By Zev Yaroslavsky and Louise McCarthy
Government is often criticized for its failures, but once in a while government has a profound success story. In January, California took the final step in expanding our Medi-Cal program to all income eligible residents, regardless of documentation status. As a result, Los Angeles County has sunset its public uninsured program, My Health LA, as its enrollees move to Medi-Cal. Thanks to decades-long efforts to stabilize and strengthen a once-crumbling safety net system, the Medi-Cal expansion offers Angelenos more than just a coverage card. It offers access to quality health care. As we celebrate this expansion of coverage it is important to recognize the investments that laid the foundation for this to happen.
Thirty years ago, our health system was on the edge of collapse and the county was on the brink of bankruptcy. In addition to the weight of an economic recession, our health system was financially burdened by a crisis of access and coverage. Over a third of Angelenos were indigent. County health facilities were overcrowded and largely focused on expensive inpatient hospital care, with a growing proportion of patients lacking insurance.
To avoid a total collapse, the county had to act fast. Initially, the county was forced to cut costs. At the same time, it proposed innovative policy and financing strategies to Sacramento and requested relief from the Federal government. In 1995, the county negotiated an agreement with the federal government that brought in $1 billion over the ensuing five years, with the promise that it would reorient its health services from inpatient to outpatient care in order to deliver cost savings to the health care system.
This reorganization of our health care delivery model set the stage for future gains. As part of the agreement, the county contracted with private nonprofit community health centers to provide a significant increase in primary care services to low-income uninsured residents. As a result, the county tripled the number of clinics serving the county’s rising uninsured population – from 39 to 170. The number of patients staying in hospitals decreased by 24%, and avoidable emergency room visits declined by 27%, resulting in significant cost savings and improved quality of care.
While these were great achievements, they weren’t enough. Los Angeles’s health system was still in the red. The Clinton administration extended the agreement, buying the County the time needed to balance its books. Coupled with a 1998 settlement of a lawsuit against major tobacco companies and a 2002 voter-approved parcel tax, the county health system books were finally balanced.
Ten years after the initial federal agreement, federal funds expired, but the Board of Supervisors continued investing its own resources in the safety net. As a result, not only were vital health services expanded, but so were critical facilities to improve access to care.
In 2008, the nation faced another, deeper, recession. Again, the county looked at closures and drastic cuts, threatening to nullify the gains it had made. Federal aid came again, this time in the form of the American Reinvestment and Recovery Act, which provided grants to build and improve sites, as well as to underwrite care for the uninsured.

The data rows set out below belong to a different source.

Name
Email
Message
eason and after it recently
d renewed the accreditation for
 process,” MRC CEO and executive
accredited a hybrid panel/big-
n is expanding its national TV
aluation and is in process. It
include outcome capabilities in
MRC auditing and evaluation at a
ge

Because of the county’s prior investments, both the public and private health care systems were shovel-ready to take advantage of another infusion of federal funding thanks to passage of the Affordable Care Act (ACA). Obama Care, as the ACA came to be known, made it possible for California to expand coverage through Medi-Cal. Overnight, hundreds of thousands of residents received health insurance and now had a ready-made medical home in the safety net.
In the 1990s, we were just trying to keep the doors open and our heads above water. Little did we know that our efforts would lay the groundwork for what would become the foundation of major future expansions. Those county contracts with private clinics eventually became the My Health LA program, which sunset last month.
Since that initial investment in primary care, and in restructuring service delivery, Los Angeles has transformed its public and private safety net. Nonprofit clinics now serve 1.89 million Los Angeles residents each year at nearly 400 sites. Fewer than 750,000 Los Angeles residents lack health insurance, and that number will shrink even more with the Medi-Cal expansion.
While these achievements are impressive, more still needs to be done. Nearly 10% of Angelenos still report difficulty finding primary care, and that gap in our system must be closed. Health care should be a right, not a privilege. The long struggle to expand care proves that collaboration between Federal, State and County governments can yield consequential results. Our job won’t be finished until we provide coverage to everyone by building on the foundation we created over the last three decades.
Zev Yaroslavsky is director of the Los Angeles Initiative at the UCLA Luskin School of Public Affairs, and was an LA County Supervisor from 1994 to 2014. Louise McCarthy is president and chief executive officer of the Community Clinic Association of Los Angeles County.
We have indeed come a long way from the time when we had millions of uninsured residents in Los Angeles County. It was through the leadership of Zev Yaroslavsky, the Board of Supervisors, the Community Clinic Association of Los Angeles County and all the individual FQHCs and community clinics that we were able to create this major change for Los Angeles County residents. I think we should celebrate all that good work, the sunsetting of My Health LA as a symbol of progress made and the growth of the Safety Net in Los Angeles County.